- [Что сделать] Что, согласно отрывку ниже, отметает гомеровский грек, когда делает выбор?

═════ Отрывок для чтения

Дело обдумав, уверился он, что полезнее будет (κέρδιον εἶναι)
Став на колена, Лаэртова сына молить о пощаде
Od XXII 332−339.

Полезным, «выгодным»[48] показалось обнять колени царя и просить о помиловании.

10) Придя к отцу в сад, Одиссей раздумывает, открыться ли ему сразу или «испытать» (Od XXIV 216) Лаэрта:

Не знал он, колеблясь рассудком, что сделать:
Вдруг ли открывшись, ко груди прижать старика и, целуя
Руки его, объявить о своём возвращенье в Итаку?
Или вопросами выведать всё от него понемногу?
Дело обдумав, уверился он напоследок, что лучше
Опыту старца притворнообидною речью подвергнуть
Od XXIV 235−240.

Одиссею кажется полезным, пока старик не впал в радостную эйфорию, получить от него кое-какую правдивую информацию, в том числе, видимо, и о его подлинном отношении к отсутствующему сыну.[49]

В указанных случаях решение без вмешательства божества принимается самим героем, перед которым, однако, не стоит никакой нравственной проблемы; он выбирает не ценное, но лишь «наиболее целесообразное».50 Суждение героя здесь – ещё не ценностное суждение, а, скорее, суждение знания: если поступить определённым образом, то неотвратимо последует определённый результат. Суждение же ценности велело бы поступать как должно, несмотря на последствия; иначе говоря, такое суждение никак не было бы обусловлено знанием об эмпирическом исходе поступка. Гомеровский грек, выбирая, отметает не недостойное, а бесполезное, безуспешное, невыгодное и т. п.

══════════
═════ Раздел данных

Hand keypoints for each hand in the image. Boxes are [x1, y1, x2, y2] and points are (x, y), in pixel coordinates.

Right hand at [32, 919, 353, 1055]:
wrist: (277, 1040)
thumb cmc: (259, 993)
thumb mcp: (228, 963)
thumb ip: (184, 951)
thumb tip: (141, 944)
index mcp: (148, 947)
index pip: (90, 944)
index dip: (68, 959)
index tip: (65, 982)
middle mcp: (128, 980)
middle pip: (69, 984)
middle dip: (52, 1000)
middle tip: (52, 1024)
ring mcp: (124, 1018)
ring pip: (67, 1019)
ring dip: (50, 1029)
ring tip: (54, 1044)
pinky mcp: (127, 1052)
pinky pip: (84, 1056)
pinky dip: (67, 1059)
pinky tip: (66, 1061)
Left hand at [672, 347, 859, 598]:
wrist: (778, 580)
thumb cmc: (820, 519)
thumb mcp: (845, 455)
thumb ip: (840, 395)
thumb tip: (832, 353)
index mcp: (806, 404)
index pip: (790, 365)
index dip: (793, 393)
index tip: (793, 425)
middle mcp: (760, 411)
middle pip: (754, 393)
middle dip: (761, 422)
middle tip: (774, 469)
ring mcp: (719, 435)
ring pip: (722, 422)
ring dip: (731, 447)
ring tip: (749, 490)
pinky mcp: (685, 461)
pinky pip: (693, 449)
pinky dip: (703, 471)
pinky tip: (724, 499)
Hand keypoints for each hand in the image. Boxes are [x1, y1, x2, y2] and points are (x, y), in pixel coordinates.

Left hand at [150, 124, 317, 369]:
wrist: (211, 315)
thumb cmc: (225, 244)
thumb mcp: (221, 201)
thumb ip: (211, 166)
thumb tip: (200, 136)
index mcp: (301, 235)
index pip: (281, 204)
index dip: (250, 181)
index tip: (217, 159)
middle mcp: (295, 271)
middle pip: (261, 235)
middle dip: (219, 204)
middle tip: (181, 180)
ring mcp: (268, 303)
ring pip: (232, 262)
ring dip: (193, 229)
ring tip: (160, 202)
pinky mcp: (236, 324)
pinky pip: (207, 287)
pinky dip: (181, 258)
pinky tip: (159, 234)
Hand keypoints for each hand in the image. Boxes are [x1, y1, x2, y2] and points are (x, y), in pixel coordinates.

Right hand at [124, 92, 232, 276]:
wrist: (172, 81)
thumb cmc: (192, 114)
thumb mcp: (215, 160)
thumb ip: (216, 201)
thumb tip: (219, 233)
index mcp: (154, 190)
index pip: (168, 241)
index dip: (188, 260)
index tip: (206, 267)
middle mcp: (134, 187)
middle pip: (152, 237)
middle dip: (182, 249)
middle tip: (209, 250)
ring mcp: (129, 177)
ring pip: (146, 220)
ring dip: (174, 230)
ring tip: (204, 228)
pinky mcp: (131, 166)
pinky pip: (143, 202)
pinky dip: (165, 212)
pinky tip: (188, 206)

══════════

- [Ответ] Бесполезное, безуспешное, невыгодное и т. п., а не недостойное.